55% of low-income entrepreneurs who sign up to a micro-loan raise their income

Financial inclusion plays a key role in reducing poverty. So declares the United Nations in its Agenda 2030 for Sustainable Development, including access to financial services in several of its Sustainable Development Goals, as a way to make progress towards the ultimate aim of this route map: ending poverty in all its forms. The BBVA Microfinance Foundation is aligned with this purpose and has been working for twelve years to support the development of people with small businesses but without the economic resources they need to take them forward.

“Financial support boosts the talent and hard work of these entrepreneurs. It is crucial because it provides stability, encourages growth, reduces poverty and achieves a more equitable distribution of resources and capacities,” concluded Javier M. Flores, BBVAMF’s Chief Executive Officer, during International Poverty Eradication Day on October 17. The Foundation measures its social performance to monitor the progress of the more than 2 million entrepreneurs whom it serves in five countries in Latin America, and to ensure that all its efforts are focused on meeting that purpose – the development of these micro-entrepreneurs. The latest Social Performance Report “Measuring what really matters” notes that in 2018, 55% of borrowers raised their income, and that their assets and sales grew by an average of 23% and 17%, respectively. Furthermore, 34% broke through the poverty line barrier after two years banking with the institution.

“We put entrepreneurs at the center of all our work, providing financial products and services that range from microloans to microinsurance policies, and we advise them so that they get ahead,” explained Javier M. Flores. Over 1.3 million people have received financial education since the SDGs were formulated in 2015, and they also receive technical training. Since 2016, the BBVAMF has been granted consultative status on the United Nations Economic & Social Council (ECOSOC), for its contribution to development through microfinance.

In the words of the BBVAMF’s CEO, “the entrepreneurs we serve are the best example of the potential of microfinance. Take Yamile Salazar, for example. She started from scratch: she had a difficult childhood, her mother earned less than EUR 30 a month, and spent 90% of that on rentBut from her love of sewing she came up with an idea for her business.” Now, after 10 years with the Foundation, Yamile has a team of 90 people working for her and sells children’s clothes across the whole country. “When I wanted to ask for a loan for my business, I knocked on the doors of many banks, but they slammed them shut on me until I found out that Bancamía (BBVAMF’s institution in Colombia) would believe in me. They opened up a window on the world,” she told an audience in Madrid recently.
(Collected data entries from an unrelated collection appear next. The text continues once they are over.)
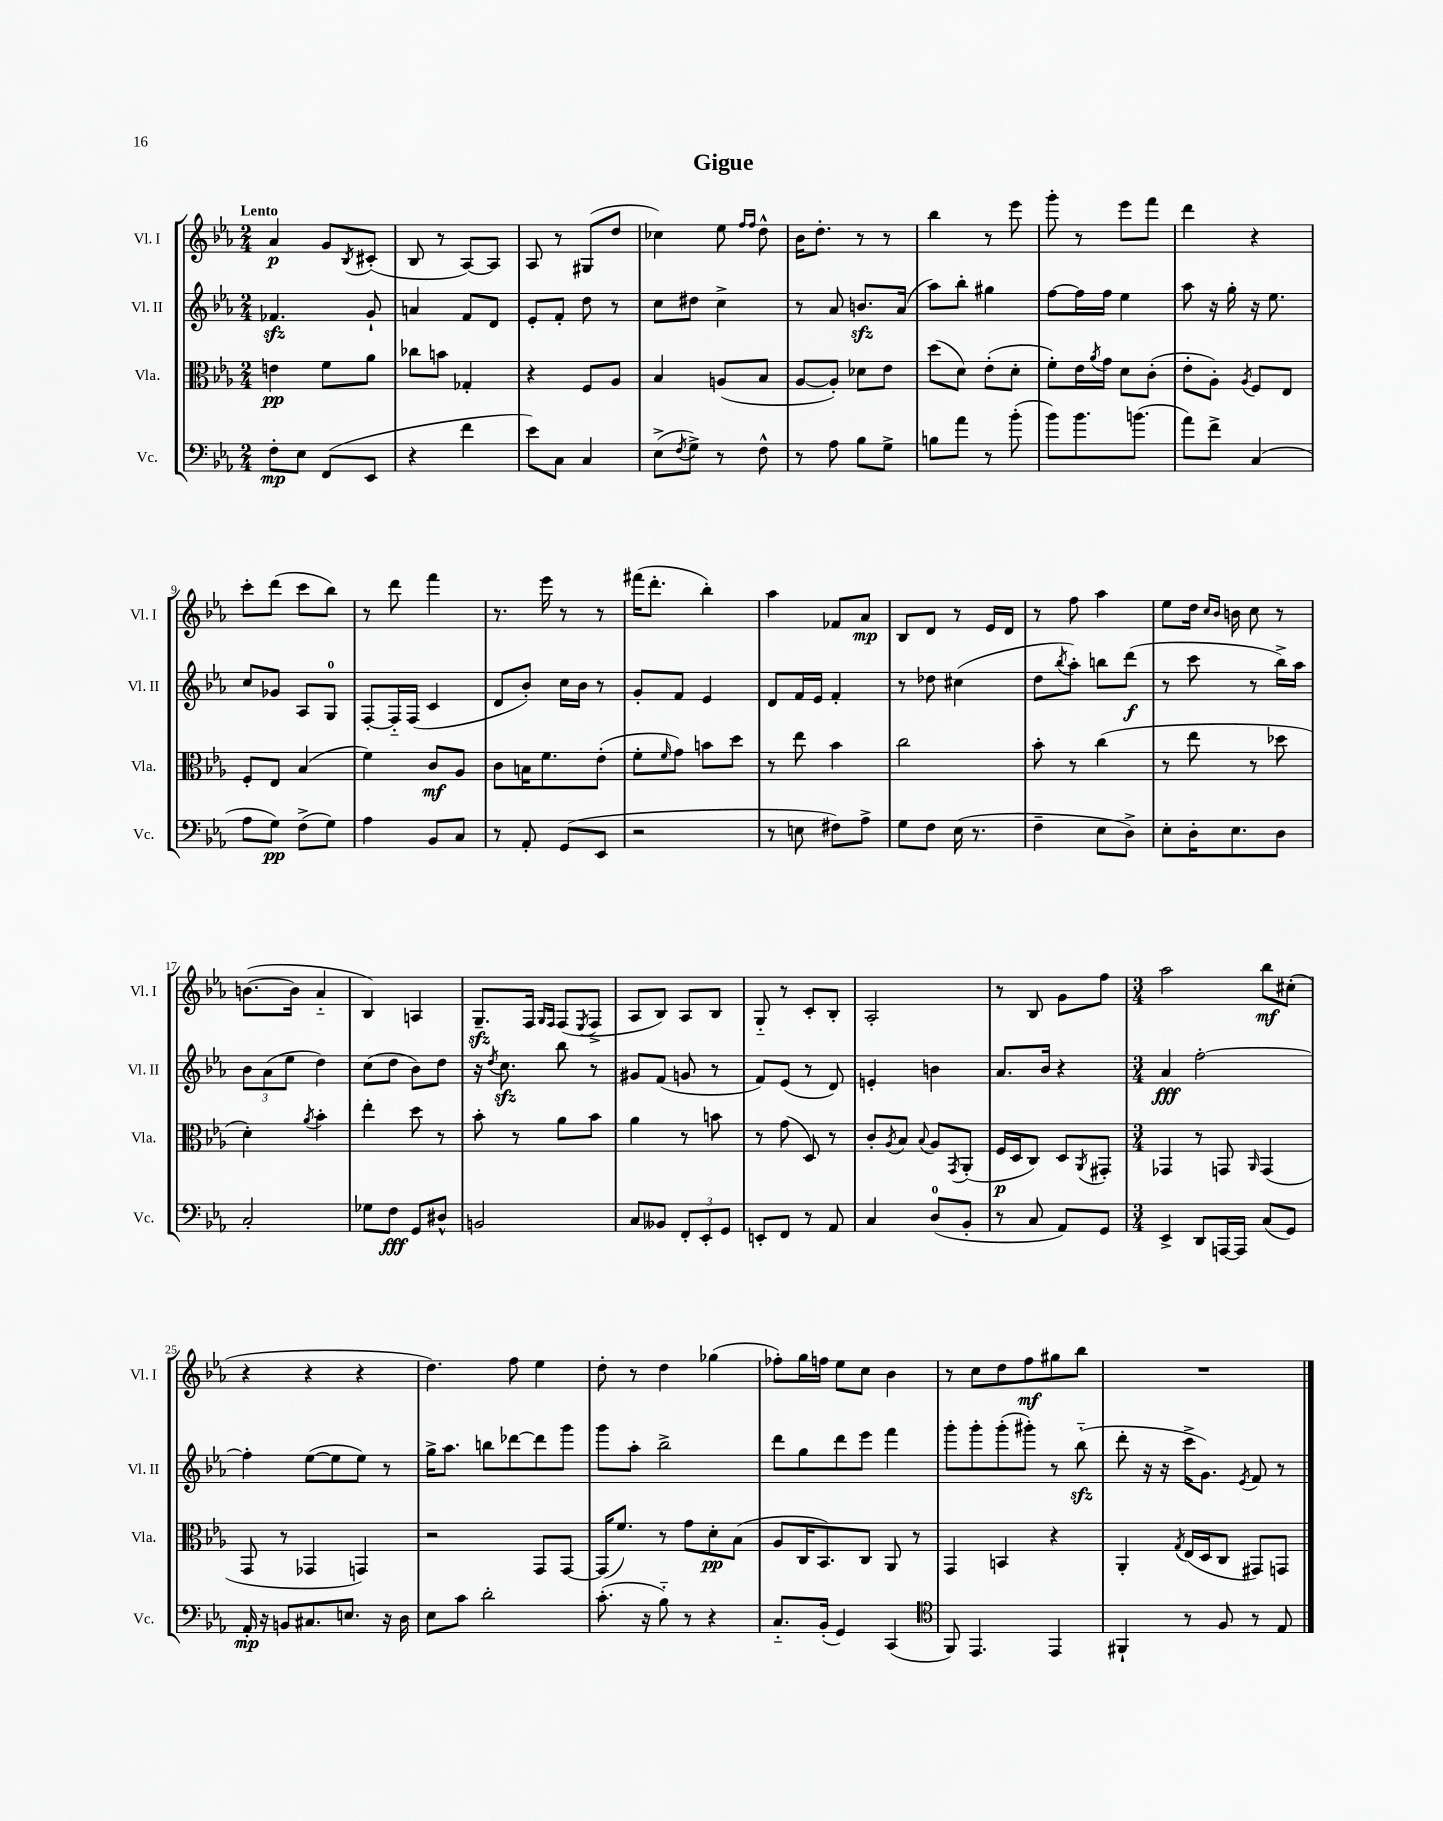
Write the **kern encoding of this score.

**kern	**kern	**kern	**kern
*staff4	*staff3	*staff2	*staff1
*clefF4	*clefC3	*clefG2	*clefG2
*k[b-e-a-]	*k[b-e-a-]	*k[b-e-a-]	*k[b-e-a-]
*M2/4	*M2/4	*M2/4	*M2/4
8F'\L	4e\	4.f-/	4a-/
8E-\J	.	.	.
(8FF/L	8f\L	.	8g/L
.	.	.	8qB-/
8EE-/J	8a-\J	8g`/	(8c#'/J
=	=	=	=
4r	8cc-\L	4a/	8B-/
.	8b\J	.	8r
4f\	4G-'/	8f/L	[8A-/L)
.	.	8d/J	8A-/]J
=	=	=	=
8e-\L)	4r	8e-'/L	8A-/
8C\J	.	8f'/J	8r
4C/	8F/L	8dd\	(8G#/L
.	8A-/J	8r	8dd/J
=	=	=	=
(8E-^\L	4B-/	8cc\L	4cc-\)
8qF/	.	.	.
8G^\J)	.	8dd#\J	.
8r	(8A/L	4cc^\	8ee-\
.	.	.	16qqff/LL
.	.	.	16qqff/JJ
8F^^\	8B-/J	.	8dd^^\
=	=	=	=
8r	[8A-/L	8r	16b-\LK
.	.	.	8.dd'\J
8A-\	8A-'/]J)	8a-/	.
8B-\L	8d-\L	8.b/L	8r
8G^\J	8e-\J	.	8r
.	.	(16a-/Jk	.
=	=	=	=
8B\L	(8dd\L	8aa-\L)	4bb-\
8a-\J	8d\J)	8bb-'\J	.
8r	(8e-'\L	4gg#\	8r
(8b-'\	8d'\J	.	8eee-\
=	=	=	=
8b-\L)	8f'\L)	[8ff\L	8ggg'\
8.b-\	16e-\L	16ff\]L	8r
.	8qa-/	.	.
.	16g\JJ	16ff\JJ	.
.	8d\L	4ee-\	8eee-\L
(8.b\J	.	.	.
.	(8c'\J	.	8fff\J
=	=	=	=
8a-\L)	8e-'\L	8aa-\	4ddd\
8f^\J	8A-'\J)	16r	.
.	.	16gg'\	.
.	8qA-/	.	.
(4C/	8F/L	16r	4r
.	.	8.ee-\	.
.	8E-/J	.	.
=	=	=	=
8A-\L	8F'/L	8cc/L	8ccc'\L
8G\J)	8E-/J	8g-/J	(8ddd\J
(8F^\L	(4B-/	8A-/L	8ccc\L
8G\J)	.	8G/J	8bb-\J)
=	=	=	=
4A-\	4f\)	[8F'/L	8r
.	.	16F'~/]L	8ddd\
.	.	(16F/JJ	.
8BB-/L	8c/L	4c/	4fff\
8C/J	8A-/J	.	.
=	=	=	=
8r	8c\L	8d/L	8.r
8AA-'/	16B\K	8b-'/J)	.
.	8.f\	.	16eee-\
(8GG/L	.	16cc\LL	8r
.	.	16b-\JJ	.
8EE-/J	(8e-'\J	8r	8r
=	=	=	=
2r	8f'\L	8g'/L	(16fff#\LK
.	.	.	8.ddd'\J
.	16qqf/	.	.
.	8g\J)	8f/J	.
.	8b\L	4e-/	4bb-'\)
.	8dd\J	.	.
=	=	=	=
8r	8r	8d/L	4aa-\
8E\	8ee-\	16f/L	.
.	.	16e-/JJ	.
8F#\L)	4b-\	4f'/	8f-/L
8A-^\J	.	.	8a-/J
=	=	=	=
8G\L	2cc\	8r	8B-/L
8F\J	.	8dd-\	8d/J
(16E-\	.	(4cc#\	8r
8.r	.	.	.
.	.	.	16e-/LL
.	.	.	16d/JJ
=	=	=	=
4F~\	8b-'\	8dd\L	8r
.	.	8qbb-/	.
.	8r	8aa-'\J)	8ff\
8E-\L	(4cc\	8bb\L	4aa-\
8D^\J)	.	(8ddd\J	.
=	=	=	=
8E-'\L	8r	8r	8ee-\L
16D'\K	8ee-\	8ccc\	16dd\Jk
.	.	.	16qqcc/LL
.	.	.	16qqb-/JJ
8.E-\	.	.	16b\
.	8r	8r	8cc\
8D\J	8dd-\	16bb-^\LL)	8r
.	.	16aa-\JJ	.
=	=	=	=
2C'/	4d'\)	12b-\L	([8.b\L
.	.	(12a-\	.
.	.	12ee-\J	.
.	.	.	16b\]Jk
.	8qa-/	.	.
.	4b-'\	4dd\)	4a-'~/
=	=	=	=
8G-\L	4ee-'\	(8cc\L	4B-/)
8F\J	.	8dd\J	.
8GG/L	8dd\	8b-\L)	4A/
8D#^^/J	8r	8dd\J	.
=	=	=	=
2BB/	8b-'\	16r	8.G~/L
.	.	8qdd/	.
.	.	8.cc\	.
.	8r	.	.
.	.	.	16F/Jk
.	.	.	16qqG/LL
.	.	.	16qqF/JJ
.	8a-\L	8bb-\	(8F/L
.	.	.	8qE-/
.	8b-\J	8r	8F^/J
=	=	=	=
8C/L	4a-\	8g#/L	8A-/L
8BB--/J	.	(8f/J	8B-/J)
12FF'/L	8r	8g/	8A-/L
12EE-'/	.	.	.
.	8b\	8r	8B-/J
12GG/J	.	.	.
=	=	=	=
8EE'/L	8r	8f/L)	8G'~/
8FF/J	(8g\	(8e-/J	8r
8r	8D/)	8r	8c'/L
8AA-/	8r	8d/)	8B-'/J
=	=	=	=
4C/	8c'/L	4e'/	2A-'/
.	8qA-/	.	.
.	8B-/J	.	.
.	8qqB-/	.	.
(8D/L	8A-/L	4b\	.
.	8qGG/	.	.
8BB-'/J	(8AA-'/J	.	.
=	=	=	=
8r	16F/LL	8.a-/L	8r
.	16D/J	.	.
8C/	8C/J)	.	8B-/
.	.	16b-/Jk	.
8AA-/L)	8D/L	4r	8g\L
.	8qAA-/	.	.
8GG/J	8GG#'/J	.	8ff\J
=	=	=	=
*M3/4	*M3/4	*M3/4	*M3/4
4EE-^/	4GG-/	4a-/	2aa-\
8DD/L	8r	[2ff'\	.
[16AAA/L	8GG/	.	.
16AAA/]JJ	.	.	.
.	16qqAA-/	.	.
(8C/L	(4GG/	.	8bb-\L
8GG/J)	.	.	(8cc#'\J
=	=	=	=
16AA-'/	8GG/	4ff'\]	4r
16r	.	.	.
8BB/L	8r	.	.
8.C#/	4GG-/	([8ee-\L	4r
.	.	8ee-\]	.
8.E/J	.	.	.
.	4GG/)	8ee-\J)	4r
16r	.	8r	.
16D\	.	.	.
=	=	=	=
8E-\L	2r	16gg^\LK	4.dd\)
.	.	8.aa-\J	.
8c\J	.	.	.
2d'\	.	8bb\L	.
.	.	[8ddd-\	8ff\
.	8GG/L	8ddd-\]	4ee-\
.	[8GG/J	8ggg\J	.
=	=	=	=
(8.c'\	(16GG/]LK	8ggg\L	8dd'\
.	8.f/J)	.	.
.	.	8aa-'\J	8r
16r	.	.	.
8B-'~\)	8r	2bb-^\	4dd\
8r	8g\L	.	.
4r	8d'\	.	(4gg-\
.	(8B-\J	.	.
=	=	=	=
8.C'~/L	8A-/L	8ddd\L	8ff-'\L)
.	16C/K	8gg\	16gg\L
(16BB-'/Jk	8.BB-/)	.	16ff\JJ
4GG/)	.	8ddd\	8ee-\L
.	8C/J	8eee-\J	8cc\J
(4CC/	8AA-/	4fff\	4b-\
.	8r	.	.
=	=	=	=
*clefC4	*	*	*
8FF/)	4GG/	8ggg'\L	8r
4.EE-/	.	8ggg'\	8cc\L
.	4BB/	(8ggg'\	8dd\
.	.	8ggg#'\J)	8ff\
4EE-/	4r	8r	8gg#\
.	.	(8bb-'~\	8bb-\J
=	=	=	=
4FF#`/	4AA-'/	8ddd'\	2.r
.	.	16r	.
.	.	16r	.
.	8qG/	.	.
8r	(16E-/LL	16ccc^\LK	.
.	16D/J	8.g\J)	.
8F/	8C/J	.	.
.	.	8qe-/	.
8r	8GG#/L)	8f/	.
8E-/	8GG/J	8r	.
==	==	==	==
*-	*-	*-	*-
Around 184 million people still live in poverty in the region, according to the Economic Commission for Latin America and the Caribbean (ECLAC). Circumstances that affect women, young people and those living in rural areas to a disproportionate degree. That is why the Foundation is particularly committed to women, who account for 60% of the people it serves. Thanks to digitalization, the Foundation reaches remote areas, even where there is no internet coverage, so that entrepreneurs do not have to waste time and money on travel. To increase the resilience of small-scale farmers to climate change and encourage the use of eco-efficient measures and techniques to cope with that change, it has built an environmental approach into its strategy.